Find the line with "Figure 5. Concentration-dependent" in the records below. Output exactly from there until after the line with "Figure 8. General", without pictures.

---- Information provided

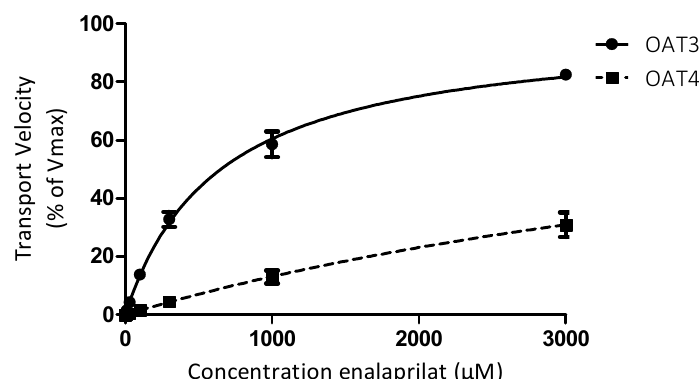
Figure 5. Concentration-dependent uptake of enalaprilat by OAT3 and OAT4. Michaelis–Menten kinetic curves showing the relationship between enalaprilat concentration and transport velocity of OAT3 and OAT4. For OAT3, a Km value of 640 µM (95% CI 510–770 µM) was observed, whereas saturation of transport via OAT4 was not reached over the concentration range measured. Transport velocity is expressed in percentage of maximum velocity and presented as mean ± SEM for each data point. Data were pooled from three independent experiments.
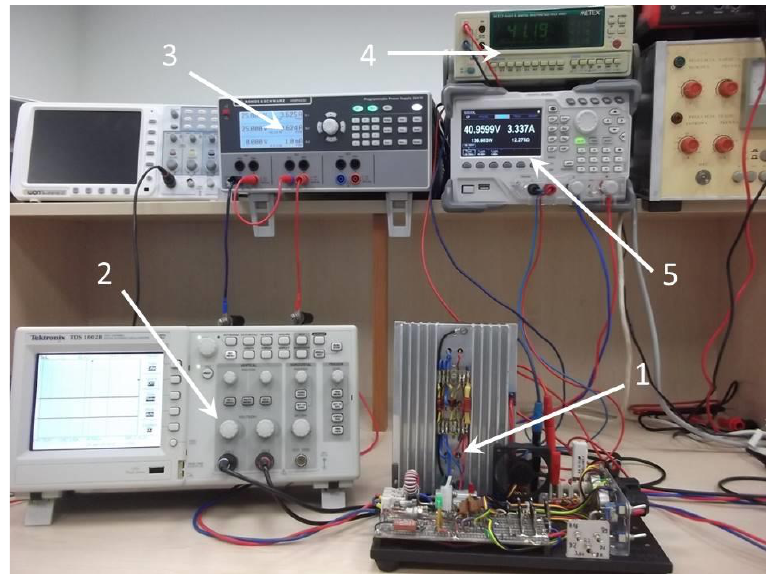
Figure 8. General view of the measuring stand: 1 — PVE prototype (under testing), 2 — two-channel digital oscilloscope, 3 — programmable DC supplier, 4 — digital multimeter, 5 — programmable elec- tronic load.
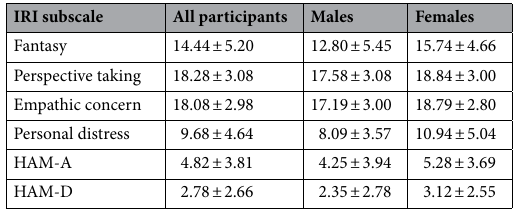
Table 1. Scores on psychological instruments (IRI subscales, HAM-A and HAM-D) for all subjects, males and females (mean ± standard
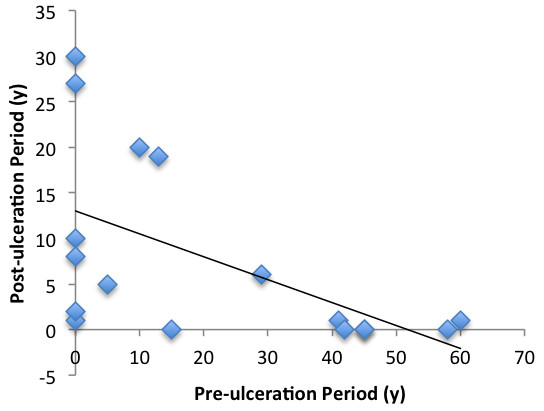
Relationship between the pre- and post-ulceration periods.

--------
---- Information provided

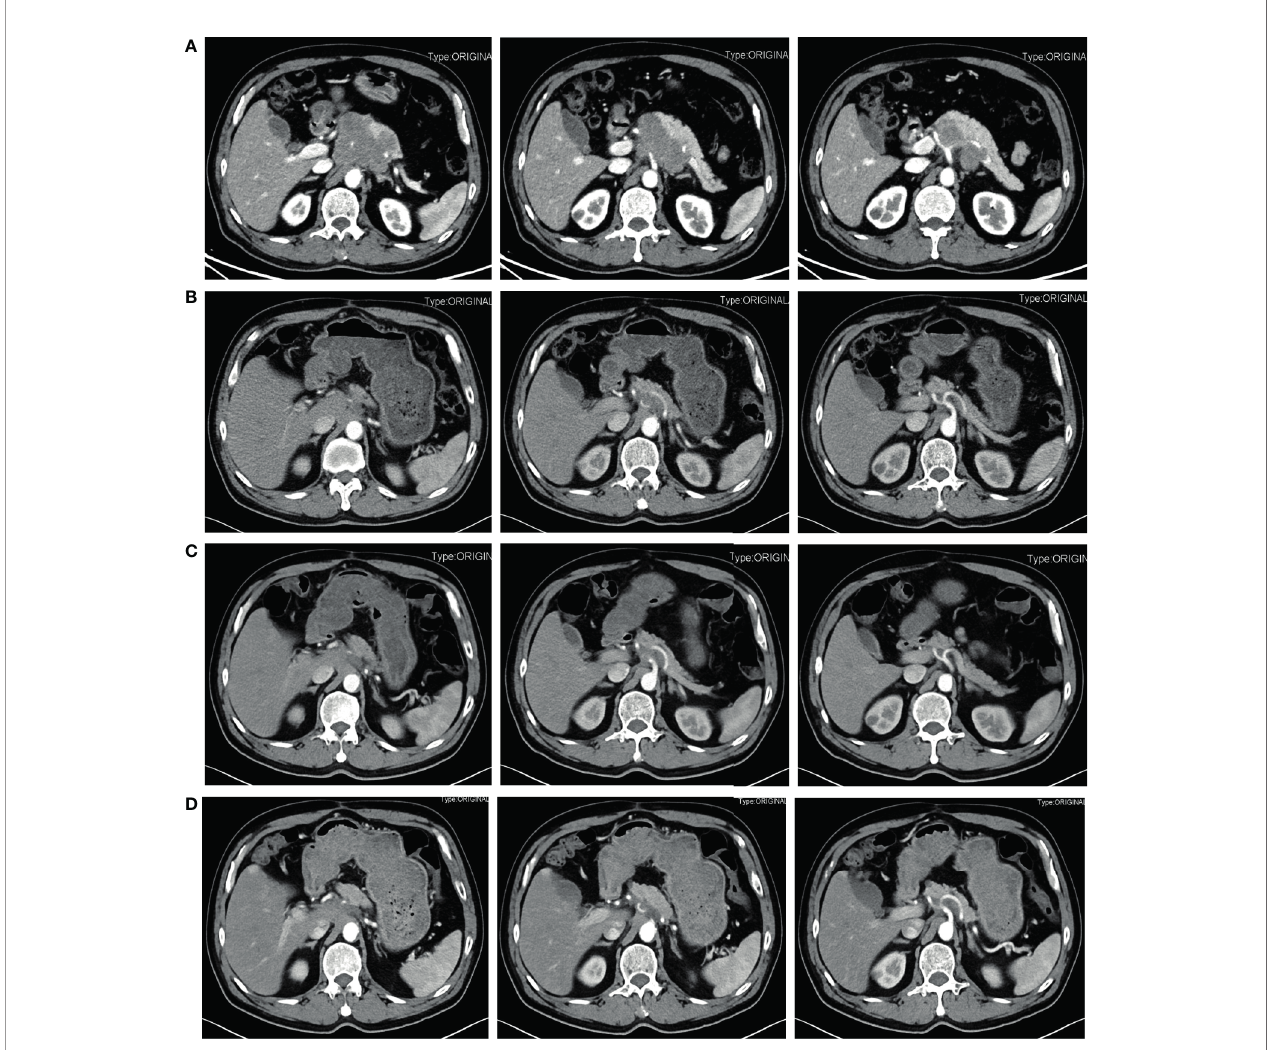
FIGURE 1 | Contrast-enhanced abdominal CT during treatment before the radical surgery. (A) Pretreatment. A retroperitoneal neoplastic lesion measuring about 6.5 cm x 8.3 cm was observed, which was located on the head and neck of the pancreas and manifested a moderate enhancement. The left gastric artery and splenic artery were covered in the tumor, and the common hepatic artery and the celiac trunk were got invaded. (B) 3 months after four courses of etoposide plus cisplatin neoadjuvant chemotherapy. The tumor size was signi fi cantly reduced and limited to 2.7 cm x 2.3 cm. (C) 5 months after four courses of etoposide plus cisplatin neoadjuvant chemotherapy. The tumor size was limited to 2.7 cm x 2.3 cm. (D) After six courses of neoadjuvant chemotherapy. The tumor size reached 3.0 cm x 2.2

--------

# [Task solution]
Figure 5. Concentration-dependent uptake of enalaprilat by OAT3 and OAT4. Michaelis–Menten kinetic curves showing the relationship between enalaprilat concentration and transport velocity of OAT3 and OAT4. For OAT3, a Km value of 640 µM (95% CI 510–770 µM) was observed, whereas saturation of transport via OAT4 was not reached over the concentration range measured. Transport velocity is expressed in percentage of maximum velocity and presented as mean ± SEM for each data point. Data were pooled from three independent experiments.
Figure 8. General view of the measuring stand: 1 — PVE prototype (under testing), 2 — two-channel digital oscilloscope, 3 — programmable DC supplier, 4 — digital multimeter, 5 — programmable elec- tronic load.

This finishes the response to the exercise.